SELIM Is that the merchant of sweetmeats, that sour face? O poisoner of children, surely it would be better to cut the knot of reluctance and uncord the casket of explanation. And the poet Antari has justly remarked:
Divide your sorrow and impart your grief, O fool. That good man comforteth beyond belief, O fool.
HASSAN (Inclining towards the mat) None is good, save God. And Abou Awas has excellently sung:
The importunate Are seldom fortunate.
Nevertheless, know, Selim, that I am in love.
SELIM In love! Then why sit moaning on the mat? Are there not beauties at the barbers, and lights of love at the bazaar?
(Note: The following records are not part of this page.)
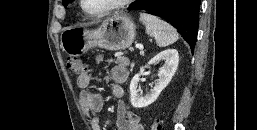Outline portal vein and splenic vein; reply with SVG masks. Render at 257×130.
I'll return each instance as SVG.
<instances>
[{
    "label": "portal vein and splenic vein",
    "instance_id": "1",
    "mask_svg": "<svg viewBox=\"0 0 257 130\" xmlns=\"http://www.w3.org/2000/svg\"><path fill=\"white\" fill-rule=\"evenodd\" d=\"M138 49H140V50H143V46L142 45H137L136 46Z\"/></svg>",
    "mask_w": 257,
    "mask_h": 130
}]
</instances>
HASSAN (Angrily) Hold your tongue, Selim, or leave me. I was in earnest when I said I loved, and your coarseness is ill-fitting to my mood. And well I know I am Hassan, the Confectioner, yet I can love as sincerely as Mejnun; for assuredly she of whom my heart is bent is not less fair than Leila.
SELIM (Ironically) Alas! I mistook the particular for the general, and did not recognise the purity of your intentions. But I would not mention Mejnun. Mejnun was young, and you are old, and he was a prince, and you are a Confectioner, and he was beautiful, and you are not, and he was very thin because of his sorrow, and you are fatter than those four-legged I mention not-- God curse their herdsmen!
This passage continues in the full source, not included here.